In our view, one of the main impediments to advancing the Palo Alto model has been its historical association with constructivism and the more recent rise of postmodern therapeutic thought. At the level of practice, the idea of deliberate (strategic) influence by an expert therapist is anathema to the antirealist, antihierarchical ideology of current narrative and “collaborative” therapies, including solution-focused therapy. Although postmodernists credit the Palo Alto group for embracing constructivist conceptions of reality and rejecting normative views of problems, they fault any “objective” formulation of a problem-maintaining pattern (e.g., a problem-solution loop) that imposes a separation of therapist/observer from the observed individual/couple/family system (de Shazer, 1991). When applied to therapy, the postmodernist mind set actively undermines any theory that implies lawfulness in how problems develop or how people change (Held, 1998)—except possibly the “common factors” theory that itself rejects the relevance of specific therapy models (Miller, Duncan, & Hubble, 1997). Worse, this viewpoint promotes skepticism about the validity of knowledge gained through the “objectivist” methods of social science and dampens enthusiasm for much-needed rigorous research.

The most pressing priority for the Palo Alto model is systematic empirical research. This, after all, is a therapy that justifies itself as pragmatic, efficient, and effective—yet evidence to support that claim is far from overwhelming. Despite the model’s complaint-based, non-normative emphasis, an encouraging development is that some of its leading practitioners now advocate the routine use of standardized process and outcome measures (Johnson, 1995). We are optimistic that collaborations between researchers and strategically oriented clinicians will not only enhance the credibility of this important therapy approach, but also enrich our understanding of how it works (cf Goldfried, Borkovec, Clarkin, Johnson, & Perry, 1999; Lambert, Okiishi, Finch & Johnson, 1998).

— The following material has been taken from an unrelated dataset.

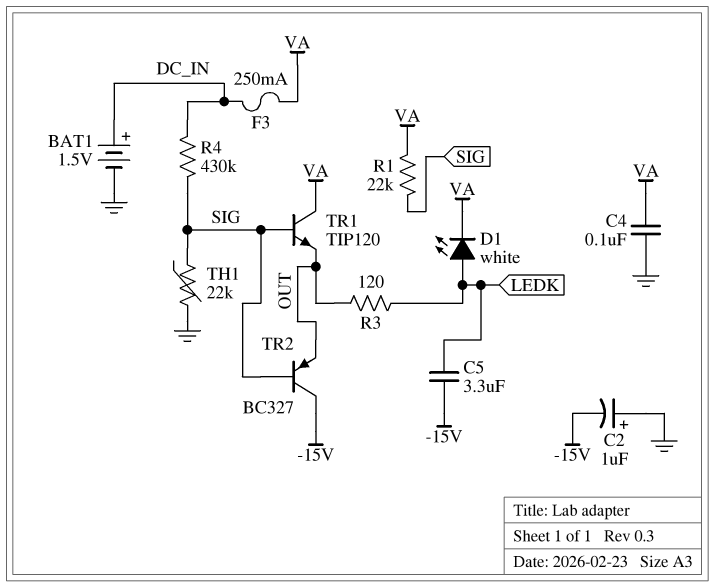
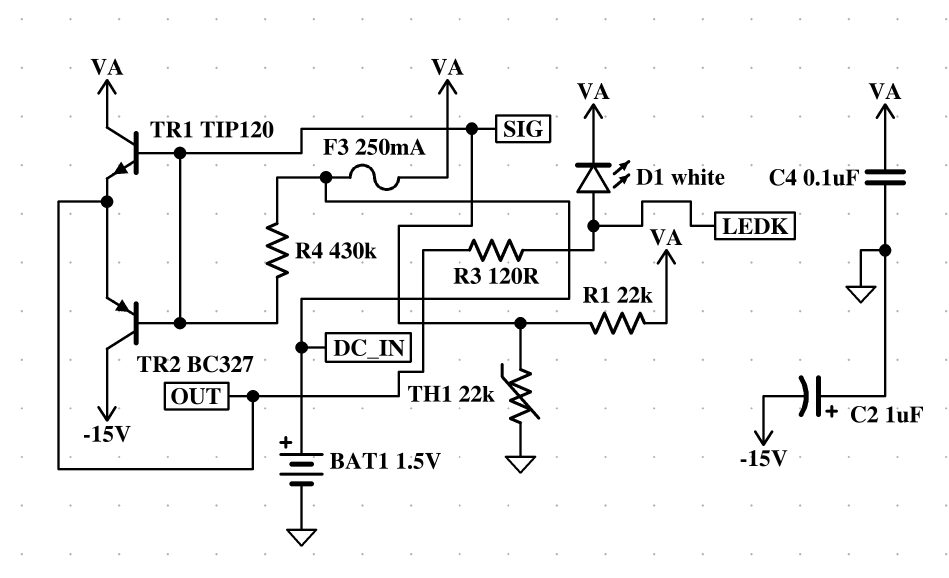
C5: 3.3uF (-15V, LEDK) -> none

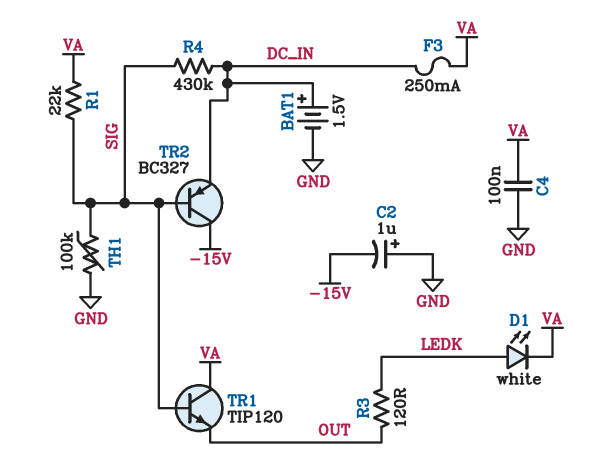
TH1: 22k (GND, SIG) -> 100k (GND, SIG)
TR2: PNP BC327 (B SIG, C -15V, E OUT) -> PNP BC327 (B SIG, C -15V, E DC_IN)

Finally, in view of current interest in cost-effective treatments and a “stepped-care” approach to therapy (Haaga, 2000), it is important to identify the clients, problems, or clinical situations for which aiming to interrupt ironic processes will be sufficient and those that necessitate more extensive intervention. The minimalist approach we have outlined here may seem naive if one believes that effective treatments must address deeper client dispositions or how problems originate, yet the sufficiency of parsimonious treatments focused only on problem maintenance and complaint resolution is ultimately an empirical question.

Footnotes

1

The term “ironic process” was coined by social psychologist Dan Wegner (1994) to describe ironic effects of attempted thought suppression on mental control.

2

The term “paradoxical intervention” has come to connote a grab bag of techniques with disparate rationales (Shoham & Rohrbaugh, 1994), and this is probably why Weakland, Haley, Selvini, and other pioneers of strategic therapy eventually distanced themselves from the term. The crucial question is not whether an intervention is paradoxical, but whether it interrupts a problem-maintaining pattern by promoting less of the same solution—and there are many nonparadoxical ways to do this.

3

Bias from demand characteristics is an even bigger concern in outcome studies of solution-focused therapy, where clients report outcomes after participating in a therapy that systematically reinforces positive “solution talk” and extinguishes “problem talk” (Efran & Schenker, 1993). Without independent corroboration, the extremely high success rates claimed for solution-focused therapy (80–90%; de Shazer, 1991) will continue to strike some observers as questionable (Shoham et al., 1995).